いくらかの金
もう、ちょっと古いニュースになってしまったけど、バンクシーの絵画が、オークションで落札された瞬間、仕込まれていたシュレッダーで自壊したというあれを見て、その紙片の一本一本が何百万で売れて、元の絵の値段より高くなったらもっと面白いのに、と思った。と、これをツイートした後に流れてきた情報によれば、一本一本が売れているわけではないのかもしれないけど、とにかく絵としての値段が釣り上がっていて、なんならそれをオークションと結託して狙っていたのではないかという話まで出ていて、なんかこう心が引いて、全部面白くなくなっちゃった。そういうのはダサい。
例えば、僕はよく金儲け主義に対する悪口を言う。「酸っぱい葡萄」という寓話を思い出す。僕は、僕が「酸っぱい葡萄」なのかどうか分からない。それは「酸っぱい葡萄」なのに否定しまうときもあるだろうし、「酸っぱい葡萄」ではないのに概念に引き寄せられて、「酸っぱい葡萄」だと思い込んでいくときもあるだろう。これは少し前に「シャーデンフロイデ」という言葉について、ここに書いたことと似ている。つまり、自分に騙されてしまうということがあるだろうということで、自分を信じ込むことができない。
正しそうに見えるものにべったりと寄りかかることなく、しかし、あらゆることを謙虚に学びながら、自分の足で立って、冷静に思考していきたいと思っている。でも、それは不可能な夢のようなもので、偏った僕がそこにいる。
イギリスでフットボールが続いてる。お金持ちたちがボールを追いかけている。寝っ転がってそれを見ている。試合は、達人たちがお互いの力を認め合って、先に仕掛けた方が不利になるから、手を出せずに睨み合ってるみたいだった。つまり、何も起こらなかった。とても豪華な退屈は、深夜のコーヒーの味とよく合った。

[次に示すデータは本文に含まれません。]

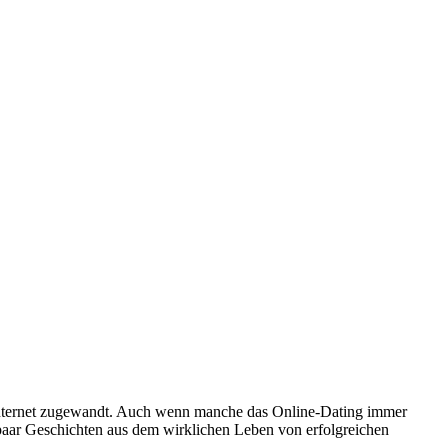
 Internet zugewandt. Auch wenn manche das Online-Dating immer
n paar Geschichten aus dem wirklichen Leben von erfolgreichen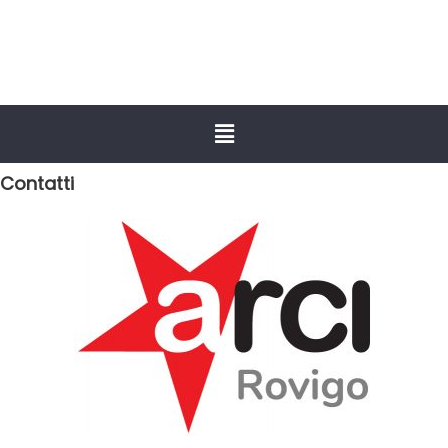
Contatti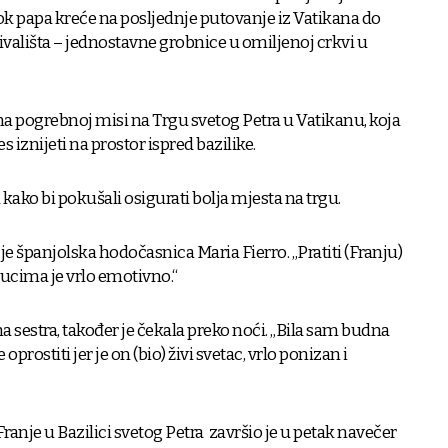
ok papa kreće na posljednje putovanje iz Vatikana do
vališta – jednostavne grobnice u omiljenoj crkvi u
na pogrebnoj misi na Trgu svetog Petra u Vatikanu, koja
es iznijeti na prostor ispred bazilike.
kako bi pokušali osigurati bolja mjesta na trgu.
 je španjolska hodočasnica Maria Fierro. „Pratiti (Franju)
ucima je vrlo emotivno.“
 sestra, također je čekala preko noći. „Bila sam budna
e oprostiti jer je on (bio) živi svetac, vrlo ponizan i
anje u Bazilici svetog Petra završio je u petak navečer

どんな未来が訪れても戸惑わないようにと思って、『悪と全体主義―ハンナ・アーレントから考える』を通勤の時間などを上手く使うことによって、すべて読んだ。まあ今と繋がるところも多いし、分かるところも多いけれど、とはいえ予想通りというか、想定の範囲内というか、自分に必要なのはこの先って感じはした。ただ、ナチスが人を引き付けるためにこそ、組織構造を増殖させ、カオスを作っていたという話と、アイヒマンは単純に命令に従っていたわけではなく、法への忠誠を持っていたのだという話は面白かった。
次は『現代思想史入門』だが、読み切れる気がしない厚さをしてやがる。少しずつ読むと決め、決め事を守るように読むと決める。